▸ **ASSIGNMENT**: Each entry must be output exactly as it appears.

▸ **SUPPLIED RECORDS**:

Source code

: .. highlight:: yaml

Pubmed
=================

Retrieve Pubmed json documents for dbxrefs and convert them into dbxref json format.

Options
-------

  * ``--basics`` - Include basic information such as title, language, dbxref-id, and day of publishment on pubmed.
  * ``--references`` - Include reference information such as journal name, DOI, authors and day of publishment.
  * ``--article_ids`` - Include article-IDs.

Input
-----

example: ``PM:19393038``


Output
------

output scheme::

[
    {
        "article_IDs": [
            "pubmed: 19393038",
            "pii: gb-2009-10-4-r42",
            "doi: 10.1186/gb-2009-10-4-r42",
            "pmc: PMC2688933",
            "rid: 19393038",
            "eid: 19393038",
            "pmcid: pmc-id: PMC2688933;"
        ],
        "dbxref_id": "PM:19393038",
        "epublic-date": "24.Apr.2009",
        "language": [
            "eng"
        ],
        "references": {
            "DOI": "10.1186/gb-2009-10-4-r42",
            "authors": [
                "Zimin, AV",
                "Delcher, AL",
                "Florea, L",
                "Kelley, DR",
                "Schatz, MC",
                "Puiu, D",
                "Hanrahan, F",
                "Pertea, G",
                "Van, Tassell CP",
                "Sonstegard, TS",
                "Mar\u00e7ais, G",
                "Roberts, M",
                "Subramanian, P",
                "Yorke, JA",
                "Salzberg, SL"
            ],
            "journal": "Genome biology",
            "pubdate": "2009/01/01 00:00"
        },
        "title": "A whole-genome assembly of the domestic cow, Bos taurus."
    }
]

▸ **REPLY TO THE EXERCISE**:
Source code

: .. highlight:: yaml

Pubmed
=================

Retrieve Pubmed json documents for dbxrefs and convert them into dbxref json format.

Options
-------

  * ``--basics`` - Include basic information such as title, language, dbxref-id, and day of publishment on pubmed.
  * ``--references`` - Include reference information such as journal name, DOI, authors and day of publishment.
  * ``--article_ids`` - Include article-IDs.

Input
-----

example: ``PM:19393038``


Output
------

output scheme::

[
    {
        "article_IDs": [
            "pubmed: 19393038",
            "pii: gb-2009-10-4-r42",
            "doi: 10.1186/gb-2009-10-4-r42",
            "pmc: PMC2688933",
            "rid: 19393038",
            "eid: 19393038",
            "pmcid: pmc-id: PMC2688933;"
        ],
        "dbxref_id": "PM:19393038",
        "epublic-date": "24.Apr.2009",
        "language": [
            "eng"
        ],
        "references": {
            "DOI": "10.1186/gb-2009-10-4-r42",
            "authors": [
                "Zimin, AV",
                "Delcher, AL",
                "Florea, L",
                "Kelley, DR",
                "Schatz, MC",
                "Puiu, D",
                "Hanrahan, F",
                "Pertea, G",
                "Van, Tassell CP",
                "Sonstegard, TS",
                "Mar\u00e7ais, G",
                "Roberts, M",
                "Subramanian, P",
                "Yorke, JA",
                "Salzberg, SL"
            ],
            "journal": "Genome biology",
            "pubdate": "2009/01/01 00:00"
        },
        "title": "A whole-genome assembly of the domestic cow, Bos taurus."
    }
]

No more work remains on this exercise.